Avis sur la communion fréquente et la discipline
nécessaire aux enfants.
Vaugirard, 11
septembre 1862
Cher Monsieur l'abbé et fils en
N.S.,
La date335 de cette lettre a été inscrite comme le porte cette feuille,
mais j'en suis resté à ce premier mouvement, ayant été interrompu et depuis
n'ayant pas trouvé un moment pour m'entretenir avec vous.
Je devais répondre à la lettre que vous m'adressiez alors et à celle que
m'écrivait de son côté M. Planchat relativement aux petits dissentiments qui
existent entre vous sur deux points particulièrement, la conduite spirituelle
et la discipline des enfants. Ma pensée était à ce moment et reste encore
aujourd'hui qu'il y a lieu de tendre à la conciliation afin de continuer à
faire le bien ensemble.
Pour ce qui regarde la communion fréquente, il me semble qu'il y a tout au
moins lieu de faire un essai prolongé qui permette de juger définitivement si
cette puissante ressource peut être avantageusement appliquée à Arras, comme
elle l'est en tant d'autres lieux. L'efficacité de la communion pour soutenir
les enfants et les défendre contre les faiblesses de leur âge est assez
généralement admise pour qu'on puisse sans témérité abonder en ce sens.

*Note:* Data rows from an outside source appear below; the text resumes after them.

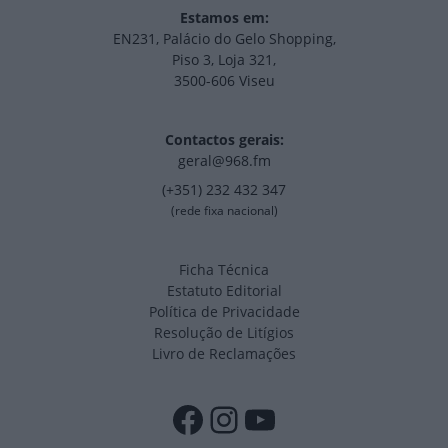
Estamos em:
EN231, Palácio do Gelo Shopping,
Piso 3, Loja 321,
3500-606 Viseu
Contactos gerais:
geral@968.fm
(+351) 232 432 347
(rede fixa nacional)
Ficha Técnica
Estatuto Editorial
Política de Privacidade
Resolução de Litígios
Livro de Reclamações
Facebook
Instagram
YouTube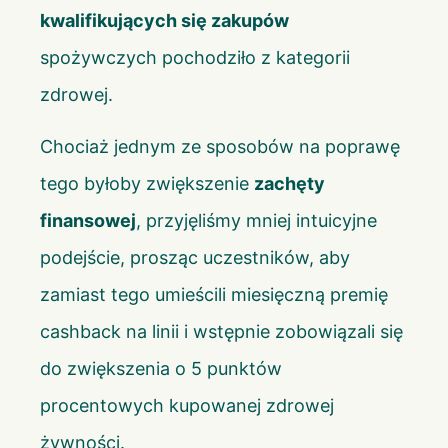
kwalifikujących się zakupów
spożywczych pochodziło z kategorii
zdrowej.
Chociaż jednym ze sposobów na poprawę
tego byłoby zwiększenie
zachęty
finansowej
, przyjęliśmy mniej intuicyjne
podejście, prosząc uczestników, aby
zamiast tego umieścili miesięczną premię
cashback na linii i wstępnie zobowiązali się
do zwiększenia o 5 punktów
procentowych kupowanej zdrowej
żywności.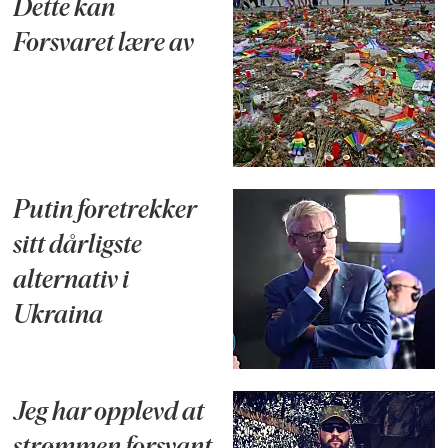
Dette kan
Forsvaret lære av
Putin foretrekker
sitt dårligste
alternativ i
Ukraina
Jeg har opplevd at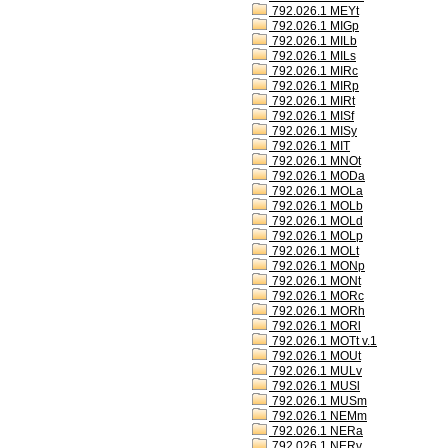
792.026.1 MEYt
792.026.1 MIGp
792.026.1 MILb
792.026.1 MILs
792.026.1 MIRc
792.026.1 MIRp
792.026.1 MIRt
792.026.1 MISf
792.026.1 MISy
792.026.1 MIT
792.026.1 MNOt
792.026.1 MODa
792.026.1 MOLa
792.026.1 MOLb
792.026.1 MOLd
792.026.1 MOLp
792.026.1 MOLt
792.026.1 MONp
792.026.1 MONt
792.026.1 MORc
792.026.1 MORh
792.026.1 MORl
792.026.1 MOTt v.1
792.026.1 MOUt
792.026.1 MULv
792.026.1 MUSl
792.026.1 MUSm
792.026.1 NEMm
792.026.1 NERa
792.026.1 NERv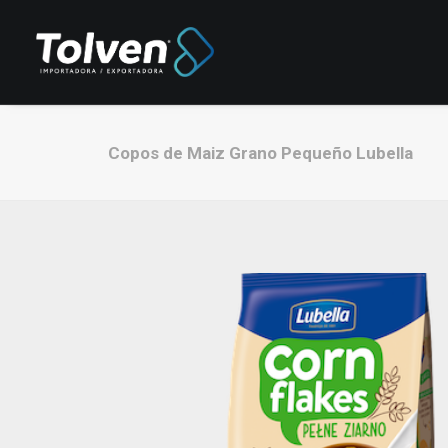
Copos de Maiz Grano Pequeño Lubella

Pour ce qui est de la discipline, j'entre bien dans les sages temporisations et
miséricordieuses condescendances dont on doit souvent user à l'égard d'enfants
dont la première éducation a été si mauvaise presque pour tous. Je crois
pourtant devoir vous avouer, cher Monsieur l'abbé, qu'il n'est pas un seul de
ceux qui, à ma connaissance, ont vu de près la maison d'Arras qui n'ait jugé
qu'il y aurait quelque chose à améliorer de ce côté. On trouve unanimement
qu'en ménageant trop les individus vous risquez de nuire au bien général, que
le niveau spirituel et moral de l'œuvre restant extrêmement bas ne peut influer
utilement pour la réforme des sujets qui y sont admis, qu'au contraire ceux qui
y entrent bons ou passables y deviennent bientôt mauvais, tandis qu'avec des
habitudes de discipline plus fermes et un système d'épuration plus courageux,
on relèverait l'esprit de l'œuvre et on en tirerait bien plus de fruits. Je
n'ai pas étudié moi-même d'assez près les choses pour émettre un avis précis à cet
égard; je ne puis m'empêcher pourtant de penser que l'invariable opinion de
tous sur ce point doit avoir un grand poids. Examinez devant Dieu, cher
Monsieur l'abbé, ce qui pourrait être à faire; vous ne cherchez que le bien,
vous ne demandez que la lumière, le bon Maître ne refusera ni l'un ni l'autre à
son humble et dévoué serviteur.
J'écris un mot au bon abbé Planchat qui, dans un premier moment, peut bien
montrer un peu d'irritation, mais sur la droiture d'intention, la pureté du
zèle et l'esprit conciliant duquel vous pouvez compter. Du reste, la retraite
qui commencera le 5 octobre et qui donnera l'occasion pour nous à quelque
rapprochement, nous permettra de conférer plus amplement sur ce sujet. Nous
comptons, après cette retraite, nous réunir (les membres soutiens de la petite
Congrégation) pour examiner les divers points qui intéressent la Communauté et ses
œuvres.
J'ai reçu une bonne lettre du f. Augustin [Déage]; il remue et prend autant
d'exercice qu'il se peut pour rétablir l'équilibre dans sa santé, comme sa
constitution est très vigoureuse, j'ai bonne espérance que son indisposition ne
sera pas de très longue durée. Son frère entre chez les Pères du Saint
Sacrement; cette famille est tout à Dieu.
J'embrasse vous et tous nos frères du plus profond de mon cœur. Je prie tous
les jours au St Sacrifice pour que l'Esprit du Seigneur soit au
milieu de nous, ayons bonne confiance, tous les autres, dans notre petite
famille, prient avec moi. Dieu nous voit et nous entend. Que cette pensée est
consolante et doit nous donner confiance!
Votre respectueux ami et Père en N.S.